In our study, the vascular events prevalence was higher (89.76%) in patients with solid tumors than in those with hematologic malignancies (10.23%). Some other studies declared similar prevalence in patients with solid and hematologic tumors [41]. Our hematologic cancer patients were younger or had less underlying diseases and with small number (52 patients) in comparison with those with solid cancers. In the present study, vascular events prevalence showed difference based on site of tumor; the highest proportion of venous events cases was seen in the pelvic cancer followed by lung and breast, upper GIT, brain, head and neck, and finally renal cancers, consecutively. This finding is almost different from others; for example, in one study cancers of pancreas, other abdominal tumors, ovary, and kidney tumors had the highest risk of venous events namely DVT, consecutively [31]. In another study on hospitalized patients, the most prevalent tumors were pancreatic tumors, lymphoma, and brain malignancies [2]. While some studies showed that pancreatic cancer is associated with the highest prevalence of DVT [3,31], according to available studies, lung cancer has the high prevalence of DVT, especially during chemotherapy (7.3-24%). Although lung cancer does not have the highest prevalence among all cancers [40,41-43], it had the highest prevalence in some studies [32,33]. DVT prevalence increases with the tumor stage advancement, cancer chemotherapy, and non-small cell carcinoma [41]. In one study on Arabic cancer patients, the most common thrombosis-associated malignancies were breast, non-Hodgkin’s lymphoma, and lung cancer consecutively and majority of DVT cases had developed in advanced stages of disease [31]. According to a large study on ambulatory high-risk cancer patients undergoing chemotherapy in the United States. Stomach, pancreas, and lung cancers were associated with very high risk of DVT (15.8%, 19.2%, and 13.9%, respectively) [44].

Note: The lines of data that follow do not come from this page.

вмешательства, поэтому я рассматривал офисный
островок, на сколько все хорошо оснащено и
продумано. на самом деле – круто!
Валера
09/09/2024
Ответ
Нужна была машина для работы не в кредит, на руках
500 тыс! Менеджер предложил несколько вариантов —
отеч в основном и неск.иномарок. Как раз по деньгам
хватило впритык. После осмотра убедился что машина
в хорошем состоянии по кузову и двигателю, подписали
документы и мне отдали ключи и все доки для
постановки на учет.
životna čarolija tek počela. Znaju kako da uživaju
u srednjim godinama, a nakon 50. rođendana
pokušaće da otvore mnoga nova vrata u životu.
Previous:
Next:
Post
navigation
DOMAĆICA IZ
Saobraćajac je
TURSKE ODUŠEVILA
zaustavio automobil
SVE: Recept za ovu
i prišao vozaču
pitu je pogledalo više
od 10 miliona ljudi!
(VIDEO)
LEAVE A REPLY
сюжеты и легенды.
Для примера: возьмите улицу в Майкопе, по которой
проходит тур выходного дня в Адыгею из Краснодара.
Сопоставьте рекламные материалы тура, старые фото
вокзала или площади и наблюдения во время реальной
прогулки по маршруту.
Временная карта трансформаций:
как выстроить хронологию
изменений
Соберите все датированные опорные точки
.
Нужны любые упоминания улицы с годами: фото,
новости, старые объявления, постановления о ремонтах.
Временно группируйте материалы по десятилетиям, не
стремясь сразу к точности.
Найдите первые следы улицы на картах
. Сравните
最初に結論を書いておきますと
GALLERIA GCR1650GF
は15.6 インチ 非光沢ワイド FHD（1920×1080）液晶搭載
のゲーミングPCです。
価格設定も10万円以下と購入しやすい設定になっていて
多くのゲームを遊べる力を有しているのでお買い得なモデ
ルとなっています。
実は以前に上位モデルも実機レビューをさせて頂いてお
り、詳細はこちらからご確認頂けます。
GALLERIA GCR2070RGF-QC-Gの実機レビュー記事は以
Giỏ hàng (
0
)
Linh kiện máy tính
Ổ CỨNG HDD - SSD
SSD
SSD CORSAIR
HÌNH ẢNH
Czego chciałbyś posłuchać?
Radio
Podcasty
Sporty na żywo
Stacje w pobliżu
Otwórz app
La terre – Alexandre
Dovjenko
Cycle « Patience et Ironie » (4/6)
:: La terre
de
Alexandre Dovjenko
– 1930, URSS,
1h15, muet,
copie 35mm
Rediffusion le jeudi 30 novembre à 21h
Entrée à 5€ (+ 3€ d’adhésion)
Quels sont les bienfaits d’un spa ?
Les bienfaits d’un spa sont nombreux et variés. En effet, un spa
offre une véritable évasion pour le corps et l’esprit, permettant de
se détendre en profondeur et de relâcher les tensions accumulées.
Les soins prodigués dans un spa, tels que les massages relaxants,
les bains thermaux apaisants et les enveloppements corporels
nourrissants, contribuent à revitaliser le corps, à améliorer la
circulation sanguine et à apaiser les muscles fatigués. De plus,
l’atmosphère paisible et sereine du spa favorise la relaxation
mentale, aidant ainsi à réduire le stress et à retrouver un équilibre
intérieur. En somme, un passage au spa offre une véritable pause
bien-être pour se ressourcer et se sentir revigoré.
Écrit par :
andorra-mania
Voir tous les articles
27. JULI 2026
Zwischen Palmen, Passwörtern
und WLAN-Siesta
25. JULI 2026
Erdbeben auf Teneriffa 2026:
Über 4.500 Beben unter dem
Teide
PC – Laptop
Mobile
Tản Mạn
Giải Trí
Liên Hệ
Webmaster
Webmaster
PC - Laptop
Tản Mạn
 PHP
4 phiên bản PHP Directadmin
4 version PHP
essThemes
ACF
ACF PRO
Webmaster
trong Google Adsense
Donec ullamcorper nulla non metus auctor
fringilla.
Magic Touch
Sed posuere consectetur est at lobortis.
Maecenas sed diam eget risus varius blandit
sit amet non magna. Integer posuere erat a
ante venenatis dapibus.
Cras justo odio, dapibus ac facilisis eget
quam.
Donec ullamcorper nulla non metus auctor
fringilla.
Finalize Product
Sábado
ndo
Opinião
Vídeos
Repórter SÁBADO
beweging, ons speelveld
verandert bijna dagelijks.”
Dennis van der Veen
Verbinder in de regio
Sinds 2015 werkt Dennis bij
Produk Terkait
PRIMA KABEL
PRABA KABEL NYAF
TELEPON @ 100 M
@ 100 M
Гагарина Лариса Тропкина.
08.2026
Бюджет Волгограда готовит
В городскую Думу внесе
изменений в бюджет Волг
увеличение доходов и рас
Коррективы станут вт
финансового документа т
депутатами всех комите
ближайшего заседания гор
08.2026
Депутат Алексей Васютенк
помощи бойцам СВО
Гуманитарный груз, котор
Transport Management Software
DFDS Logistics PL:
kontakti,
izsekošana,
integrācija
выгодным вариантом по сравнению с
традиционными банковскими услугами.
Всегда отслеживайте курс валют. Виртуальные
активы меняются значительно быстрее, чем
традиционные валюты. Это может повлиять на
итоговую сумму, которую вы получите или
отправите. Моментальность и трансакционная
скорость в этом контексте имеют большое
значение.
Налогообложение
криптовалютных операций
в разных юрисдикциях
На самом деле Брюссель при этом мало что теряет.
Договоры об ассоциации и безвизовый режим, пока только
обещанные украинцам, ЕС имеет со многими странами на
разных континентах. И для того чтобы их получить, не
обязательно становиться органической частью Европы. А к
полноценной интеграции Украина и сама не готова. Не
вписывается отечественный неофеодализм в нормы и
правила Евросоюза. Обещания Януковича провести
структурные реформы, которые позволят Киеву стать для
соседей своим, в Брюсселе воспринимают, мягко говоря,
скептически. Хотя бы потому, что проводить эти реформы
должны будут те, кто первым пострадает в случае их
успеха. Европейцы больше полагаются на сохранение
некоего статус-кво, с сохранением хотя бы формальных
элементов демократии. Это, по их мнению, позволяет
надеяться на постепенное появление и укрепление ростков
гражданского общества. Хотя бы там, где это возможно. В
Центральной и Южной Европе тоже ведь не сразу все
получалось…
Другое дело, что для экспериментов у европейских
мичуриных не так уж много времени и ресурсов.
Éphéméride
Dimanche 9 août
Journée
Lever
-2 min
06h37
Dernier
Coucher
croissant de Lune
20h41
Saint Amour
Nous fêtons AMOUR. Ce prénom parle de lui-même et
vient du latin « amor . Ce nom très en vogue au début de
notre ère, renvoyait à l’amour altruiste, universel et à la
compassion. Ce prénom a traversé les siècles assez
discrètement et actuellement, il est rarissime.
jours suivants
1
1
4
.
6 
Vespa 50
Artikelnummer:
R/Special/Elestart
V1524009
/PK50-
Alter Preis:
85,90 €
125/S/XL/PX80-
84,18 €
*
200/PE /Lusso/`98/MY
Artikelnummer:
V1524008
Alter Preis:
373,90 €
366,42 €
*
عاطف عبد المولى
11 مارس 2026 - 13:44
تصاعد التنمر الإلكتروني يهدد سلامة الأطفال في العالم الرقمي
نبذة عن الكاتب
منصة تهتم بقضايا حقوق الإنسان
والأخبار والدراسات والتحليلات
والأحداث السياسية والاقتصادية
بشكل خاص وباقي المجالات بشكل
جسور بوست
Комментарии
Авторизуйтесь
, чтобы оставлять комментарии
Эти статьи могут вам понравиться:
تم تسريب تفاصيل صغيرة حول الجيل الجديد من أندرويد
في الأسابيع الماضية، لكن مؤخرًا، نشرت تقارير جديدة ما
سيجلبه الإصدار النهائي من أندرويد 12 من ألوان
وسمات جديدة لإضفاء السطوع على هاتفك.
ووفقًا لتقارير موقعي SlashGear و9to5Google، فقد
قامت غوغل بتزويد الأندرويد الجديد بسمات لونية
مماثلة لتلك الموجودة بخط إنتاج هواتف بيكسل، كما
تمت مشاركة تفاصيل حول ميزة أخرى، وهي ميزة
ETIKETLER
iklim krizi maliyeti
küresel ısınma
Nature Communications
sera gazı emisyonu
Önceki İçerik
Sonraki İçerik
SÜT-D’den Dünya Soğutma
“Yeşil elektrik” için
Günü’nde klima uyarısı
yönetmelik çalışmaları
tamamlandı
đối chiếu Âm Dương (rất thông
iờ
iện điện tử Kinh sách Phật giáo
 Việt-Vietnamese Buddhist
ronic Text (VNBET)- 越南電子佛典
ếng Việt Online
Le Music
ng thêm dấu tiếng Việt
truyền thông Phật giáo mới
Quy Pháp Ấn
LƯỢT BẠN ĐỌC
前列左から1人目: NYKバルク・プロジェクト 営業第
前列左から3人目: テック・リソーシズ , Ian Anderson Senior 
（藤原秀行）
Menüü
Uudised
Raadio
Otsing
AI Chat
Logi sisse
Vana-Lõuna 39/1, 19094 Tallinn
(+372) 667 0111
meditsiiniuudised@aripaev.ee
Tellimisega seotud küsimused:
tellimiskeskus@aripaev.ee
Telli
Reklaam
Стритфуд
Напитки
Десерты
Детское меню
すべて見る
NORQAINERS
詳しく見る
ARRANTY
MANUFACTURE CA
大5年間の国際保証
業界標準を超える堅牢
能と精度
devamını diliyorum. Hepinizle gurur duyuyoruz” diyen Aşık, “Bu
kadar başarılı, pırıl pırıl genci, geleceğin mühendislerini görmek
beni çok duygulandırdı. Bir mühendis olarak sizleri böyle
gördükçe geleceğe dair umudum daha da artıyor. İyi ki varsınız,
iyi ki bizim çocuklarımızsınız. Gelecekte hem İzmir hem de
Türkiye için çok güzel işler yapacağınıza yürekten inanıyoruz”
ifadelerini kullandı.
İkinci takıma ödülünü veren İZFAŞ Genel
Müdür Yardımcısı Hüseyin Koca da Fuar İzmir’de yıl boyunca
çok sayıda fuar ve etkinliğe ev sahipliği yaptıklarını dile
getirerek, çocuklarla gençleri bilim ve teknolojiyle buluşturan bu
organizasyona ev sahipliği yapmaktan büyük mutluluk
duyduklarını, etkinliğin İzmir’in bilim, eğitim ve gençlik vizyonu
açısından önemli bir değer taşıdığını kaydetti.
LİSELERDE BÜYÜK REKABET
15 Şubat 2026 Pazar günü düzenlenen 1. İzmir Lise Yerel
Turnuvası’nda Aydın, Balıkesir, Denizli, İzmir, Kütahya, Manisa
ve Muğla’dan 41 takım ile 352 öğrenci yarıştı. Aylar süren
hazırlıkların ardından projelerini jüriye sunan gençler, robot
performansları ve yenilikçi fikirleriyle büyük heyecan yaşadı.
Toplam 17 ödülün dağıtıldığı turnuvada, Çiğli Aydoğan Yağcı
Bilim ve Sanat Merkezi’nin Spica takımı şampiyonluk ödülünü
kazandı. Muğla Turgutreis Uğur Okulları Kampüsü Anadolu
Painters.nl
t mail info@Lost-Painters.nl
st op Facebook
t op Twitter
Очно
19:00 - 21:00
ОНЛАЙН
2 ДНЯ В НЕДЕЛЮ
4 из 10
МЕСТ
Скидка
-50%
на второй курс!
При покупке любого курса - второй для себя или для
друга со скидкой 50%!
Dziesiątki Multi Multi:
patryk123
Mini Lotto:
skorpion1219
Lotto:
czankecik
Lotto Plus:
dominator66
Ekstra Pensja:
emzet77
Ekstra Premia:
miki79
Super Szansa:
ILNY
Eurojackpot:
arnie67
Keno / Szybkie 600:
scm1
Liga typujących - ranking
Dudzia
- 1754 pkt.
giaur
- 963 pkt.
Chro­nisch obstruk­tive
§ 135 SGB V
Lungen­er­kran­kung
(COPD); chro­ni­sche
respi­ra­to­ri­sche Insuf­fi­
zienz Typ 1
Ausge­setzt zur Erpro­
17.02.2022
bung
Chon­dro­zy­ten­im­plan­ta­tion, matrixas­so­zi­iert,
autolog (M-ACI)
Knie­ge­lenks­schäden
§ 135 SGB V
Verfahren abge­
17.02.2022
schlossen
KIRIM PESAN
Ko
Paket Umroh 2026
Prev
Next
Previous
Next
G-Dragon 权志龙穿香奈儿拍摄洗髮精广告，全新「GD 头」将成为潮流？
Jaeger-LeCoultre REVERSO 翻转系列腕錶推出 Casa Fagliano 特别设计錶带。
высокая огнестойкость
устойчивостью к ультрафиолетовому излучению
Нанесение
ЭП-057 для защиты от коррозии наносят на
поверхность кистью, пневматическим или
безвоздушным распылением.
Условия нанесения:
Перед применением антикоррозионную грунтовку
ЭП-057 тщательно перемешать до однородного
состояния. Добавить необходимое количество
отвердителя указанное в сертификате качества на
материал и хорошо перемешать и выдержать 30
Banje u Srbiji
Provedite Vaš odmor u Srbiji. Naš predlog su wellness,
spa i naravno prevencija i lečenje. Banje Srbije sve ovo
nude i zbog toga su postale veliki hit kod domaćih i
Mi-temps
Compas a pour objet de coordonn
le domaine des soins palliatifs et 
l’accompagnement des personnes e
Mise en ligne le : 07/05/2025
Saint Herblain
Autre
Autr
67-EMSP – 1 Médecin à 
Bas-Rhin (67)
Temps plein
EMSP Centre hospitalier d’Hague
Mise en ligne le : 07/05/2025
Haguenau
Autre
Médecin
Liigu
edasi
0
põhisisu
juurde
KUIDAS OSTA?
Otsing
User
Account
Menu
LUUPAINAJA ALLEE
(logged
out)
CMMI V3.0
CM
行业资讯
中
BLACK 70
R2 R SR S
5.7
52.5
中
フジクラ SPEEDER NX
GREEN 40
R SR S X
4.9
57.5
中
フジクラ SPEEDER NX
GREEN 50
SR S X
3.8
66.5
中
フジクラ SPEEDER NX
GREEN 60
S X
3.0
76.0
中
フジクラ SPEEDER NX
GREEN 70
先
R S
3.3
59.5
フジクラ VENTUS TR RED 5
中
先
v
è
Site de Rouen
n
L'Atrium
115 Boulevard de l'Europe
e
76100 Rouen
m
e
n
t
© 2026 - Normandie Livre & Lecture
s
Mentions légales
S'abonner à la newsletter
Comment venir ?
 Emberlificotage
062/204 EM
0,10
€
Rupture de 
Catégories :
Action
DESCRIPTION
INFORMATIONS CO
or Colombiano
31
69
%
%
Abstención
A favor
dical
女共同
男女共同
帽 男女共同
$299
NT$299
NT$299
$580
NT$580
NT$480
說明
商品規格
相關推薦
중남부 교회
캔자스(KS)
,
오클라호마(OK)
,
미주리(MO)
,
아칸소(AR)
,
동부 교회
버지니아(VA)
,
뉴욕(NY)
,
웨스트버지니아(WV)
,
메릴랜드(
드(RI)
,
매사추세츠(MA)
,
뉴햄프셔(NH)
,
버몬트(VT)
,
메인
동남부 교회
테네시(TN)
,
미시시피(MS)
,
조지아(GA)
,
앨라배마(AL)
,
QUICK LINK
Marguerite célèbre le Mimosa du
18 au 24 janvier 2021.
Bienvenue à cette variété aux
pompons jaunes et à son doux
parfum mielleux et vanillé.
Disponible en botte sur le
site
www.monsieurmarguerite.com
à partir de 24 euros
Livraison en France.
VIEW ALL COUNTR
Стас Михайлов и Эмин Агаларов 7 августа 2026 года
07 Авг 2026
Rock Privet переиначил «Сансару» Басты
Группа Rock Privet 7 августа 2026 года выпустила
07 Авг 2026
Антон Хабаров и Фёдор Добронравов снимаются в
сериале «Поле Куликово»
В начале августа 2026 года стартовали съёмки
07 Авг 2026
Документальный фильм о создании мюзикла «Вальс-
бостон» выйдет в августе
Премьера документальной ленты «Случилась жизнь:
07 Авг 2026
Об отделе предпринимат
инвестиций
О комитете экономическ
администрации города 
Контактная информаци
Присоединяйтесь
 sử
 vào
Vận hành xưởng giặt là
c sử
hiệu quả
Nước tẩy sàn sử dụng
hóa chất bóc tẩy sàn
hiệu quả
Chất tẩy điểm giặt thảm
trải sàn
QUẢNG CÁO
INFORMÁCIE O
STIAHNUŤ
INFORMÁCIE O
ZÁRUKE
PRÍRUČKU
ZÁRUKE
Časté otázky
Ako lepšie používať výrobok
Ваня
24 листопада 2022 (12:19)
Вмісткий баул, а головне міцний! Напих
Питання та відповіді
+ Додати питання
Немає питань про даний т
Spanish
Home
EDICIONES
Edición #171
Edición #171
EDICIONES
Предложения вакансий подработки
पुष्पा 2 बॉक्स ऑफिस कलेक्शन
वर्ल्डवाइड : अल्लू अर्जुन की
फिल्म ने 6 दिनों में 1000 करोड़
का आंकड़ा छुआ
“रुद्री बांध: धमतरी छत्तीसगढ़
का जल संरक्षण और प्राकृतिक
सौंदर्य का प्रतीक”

Regarding arterial events, the highest percentage was seen in breast, pelvic, upper GIT, hepatic, lung, head and neck and finally brain tumors. In different literatures, different types of malignancies were present and no deduction can be made to tumors most likely to present with arterial thrombosis. In El-Sakka’s study the most common malignancy was lung cancer and it had recommended routine chest radiography in critical limb ischemia (CLI) patients [20].

The most common cancer in our study was pelvic malignancy cancer. As in our study pelvic malignancy included many organs' tumors (as rectum, urinary bladder & gynecological tumors) followed by breast cancer, which perhaps related to the common use of adjuvant therapy in those patients. In one study, breast cancer premenopausal patients are more likely to complain of arterial thrombosis if they have received both tamoxifen and chemotherapy compared with chemotherapy alone [45].

Some literatures report that some cancer patients could present with both arterial and venous thrombosis [46,47], but in our patients we didn't face such condition.

Since venous events prevalence rate was higher in cancer patients than arterial, a revised guideline to start early anticoagulation is seem necessary in hospitalized patients with cancer who are supposed to either undergo surgery or receive chemotherapy, especially in those with certain underlying diseases, cancer site, or pathologic findings. Arterial thrombosis in the presence of active malignancy carries a very bleak prognosis. The outcomes from surgery are poor. Careful consideration of palliative care may be appropriate as arterial thrombosis is an agonal event in cancer patients.